Emmanuel Lubezki: Mr. Kris. How are you?
I'm doing cartwheels.
Cartwheels!
I finally have you on the phone! You have no idea. I was going to drive to Calgary.
You should have! To see what we were, you know – it was rough. It was nasty. It was cold.
After I saw your photo of the guy with the icicles on his mustache I figured I would stay put.
[Laughs.] Yes. Yeah, we got in trouble. We created a hell and we were living in it.
Well that movie, “The Revenant,” I can't wait to see it. But we have other business here. And listen – you can't shoot a movie like “Birdman” and then go away!
OK, sorry. [Laughs.] It was just so insane. Our locations are far from the hotel. We have to travel, sometimes, an hour and a half and there's no connection. And sometimes you get a connection for one second.
Are you in LA now?
I am in LA, for the holidays.
Well, welcome home. Now I can't imagine how many times you've been asked or will be asked about the manner in which this film was shot. But I'll just start by asking what your immediate reaction was when Alejandro told you what he wanted to do.
First he told me about the story. He said, “Oh, I have an idea for a film. It's a comedy and I want to do it in one long shot.” And the moment he said that I thought, “I hope he doesn't offer me this. I hope he gets someone else to do it because it just sounds awful.” And then he said, “Would you like to read the script?” I said yes but I truly did not want to have anything to do with this movie. I was just going to read it as a friend. And as soon as I read the script I started to understand the idea of the one shot. The seed of this idea was there in the script. I sat down and we talked about the script and changes he was going to do and what he thought about his life and Riggan's life and our life. Alejandro is a great storyteller, so there was probably four and a half hours of talking about the movie. And at that point I was hoping he would offer me the movie. That's how good he is at selling stuff.

Listed entries:
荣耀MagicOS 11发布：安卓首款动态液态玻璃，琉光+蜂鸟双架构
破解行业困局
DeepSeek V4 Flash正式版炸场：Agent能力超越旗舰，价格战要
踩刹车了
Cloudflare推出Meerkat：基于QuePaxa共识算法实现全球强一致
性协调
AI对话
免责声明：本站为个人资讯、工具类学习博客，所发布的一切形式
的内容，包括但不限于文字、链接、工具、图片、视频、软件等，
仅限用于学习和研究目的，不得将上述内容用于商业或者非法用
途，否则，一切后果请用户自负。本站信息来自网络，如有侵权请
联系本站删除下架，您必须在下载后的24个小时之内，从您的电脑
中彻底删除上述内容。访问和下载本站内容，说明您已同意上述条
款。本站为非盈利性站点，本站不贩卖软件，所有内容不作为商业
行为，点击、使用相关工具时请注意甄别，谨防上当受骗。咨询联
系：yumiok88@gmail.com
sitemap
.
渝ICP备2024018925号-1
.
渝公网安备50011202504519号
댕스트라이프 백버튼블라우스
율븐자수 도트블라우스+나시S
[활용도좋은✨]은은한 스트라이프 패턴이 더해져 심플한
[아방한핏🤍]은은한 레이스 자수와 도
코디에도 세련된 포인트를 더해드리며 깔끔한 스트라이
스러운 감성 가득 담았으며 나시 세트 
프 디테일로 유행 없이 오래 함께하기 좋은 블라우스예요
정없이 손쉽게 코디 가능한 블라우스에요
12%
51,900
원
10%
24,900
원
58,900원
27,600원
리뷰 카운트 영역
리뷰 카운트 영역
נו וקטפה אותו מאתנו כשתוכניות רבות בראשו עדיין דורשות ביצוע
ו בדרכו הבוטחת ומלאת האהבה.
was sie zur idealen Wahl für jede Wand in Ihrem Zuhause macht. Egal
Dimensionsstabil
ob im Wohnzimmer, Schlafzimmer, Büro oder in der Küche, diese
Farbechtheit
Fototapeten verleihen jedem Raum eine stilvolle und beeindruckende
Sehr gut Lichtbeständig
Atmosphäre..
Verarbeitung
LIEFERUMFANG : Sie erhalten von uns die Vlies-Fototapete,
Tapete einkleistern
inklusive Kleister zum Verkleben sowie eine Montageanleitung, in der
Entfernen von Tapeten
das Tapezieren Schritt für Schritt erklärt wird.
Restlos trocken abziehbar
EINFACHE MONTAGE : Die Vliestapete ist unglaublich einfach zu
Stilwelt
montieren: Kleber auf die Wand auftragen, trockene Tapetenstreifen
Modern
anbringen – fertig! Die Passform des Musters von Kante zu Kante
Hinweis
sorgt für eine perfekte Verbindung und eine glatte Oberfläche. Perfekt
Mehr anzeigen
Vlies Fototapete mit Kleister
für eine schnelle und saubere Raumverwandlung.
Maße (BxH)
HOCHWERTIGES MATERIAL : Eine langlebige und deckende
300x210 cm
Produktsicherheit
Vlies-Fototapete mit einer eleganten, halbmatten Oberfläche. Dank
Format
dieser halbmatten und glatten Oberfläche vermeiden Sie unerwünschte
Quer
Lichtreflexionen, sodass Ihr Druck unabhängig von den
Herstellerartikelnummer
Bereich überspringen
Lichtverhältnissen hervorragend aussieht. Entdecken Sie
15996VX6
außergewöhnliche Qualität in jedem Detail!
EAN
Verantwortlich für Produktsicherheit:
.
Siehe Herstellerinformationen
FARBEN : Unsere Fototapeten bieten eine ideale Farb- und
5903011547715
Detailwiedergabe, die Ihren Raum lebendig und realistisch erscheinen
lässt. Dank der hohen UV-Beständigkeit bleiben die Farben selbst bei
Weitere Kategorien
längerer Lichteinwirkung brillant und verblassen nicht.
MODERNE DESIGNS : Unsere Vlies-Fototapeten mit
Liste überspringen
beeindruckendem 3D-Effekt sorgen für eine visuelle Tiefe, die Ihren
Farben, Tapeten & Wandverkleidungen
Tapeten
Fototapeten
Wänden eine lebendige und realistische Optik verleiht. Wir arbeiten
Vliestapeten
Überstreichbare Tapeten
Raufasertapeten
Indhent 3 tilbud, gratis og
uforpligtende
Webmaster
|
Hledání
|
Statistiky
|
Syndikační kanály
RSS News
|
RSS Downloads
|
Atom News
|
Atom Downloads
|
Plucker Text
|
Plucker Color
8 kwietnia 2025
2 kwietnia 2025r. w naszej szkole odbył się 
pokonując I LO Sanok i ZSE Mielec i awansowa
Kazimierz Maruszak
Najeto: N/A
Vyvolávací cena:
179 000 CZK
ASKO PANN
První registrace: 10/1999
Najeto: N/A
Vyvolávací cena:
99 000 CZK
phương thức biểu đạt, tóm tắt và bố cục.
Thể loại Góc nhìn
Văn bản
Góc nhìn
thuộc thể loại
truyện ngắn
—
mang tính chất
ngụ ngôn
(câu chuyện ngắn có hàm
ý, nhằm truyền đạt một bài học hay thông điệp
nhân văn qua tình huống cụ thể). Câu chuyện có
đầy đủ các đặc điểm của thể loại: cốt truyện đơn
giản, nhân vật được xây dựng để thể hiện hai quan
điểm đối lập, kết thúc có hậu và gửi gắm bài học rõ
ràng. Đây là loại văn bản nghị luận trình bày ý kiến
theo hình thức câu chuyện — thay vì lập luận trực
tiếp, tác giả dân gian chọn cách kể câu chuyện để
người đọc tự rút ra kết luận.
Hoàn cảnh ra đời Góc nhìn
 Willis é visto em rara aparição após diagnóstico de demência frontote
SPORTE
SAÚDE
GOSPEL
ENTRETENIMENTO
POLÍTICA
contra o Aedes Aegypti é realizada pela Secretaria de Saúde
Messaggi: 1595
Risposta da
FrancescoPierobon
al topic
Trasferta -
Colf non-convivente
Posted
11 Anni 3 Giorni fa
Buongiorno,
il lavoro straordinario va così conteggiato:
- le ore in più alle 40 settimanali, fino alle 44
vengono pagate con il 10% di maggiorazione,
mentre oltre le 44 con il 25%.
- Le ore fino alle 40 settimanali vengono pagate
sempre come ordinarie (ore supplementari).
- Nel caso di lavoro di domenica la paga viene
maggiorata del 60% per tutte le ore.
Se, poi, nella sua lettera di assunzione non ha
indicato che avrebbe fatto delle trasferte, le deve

Exercise directions: Duplicate the interview text word for word, beginning at "You should have!" and stopping after "living in it.".

Answer to this exercise:
You should have! To see what we were, you know – it was rough. It was nasty. It was cold.
After I saw your photo of the guy with the icicles on his mustache I figured I would stay put.
[Laughs.] Yes. Yeah, we got in trouble. We created a hell and we were living in it.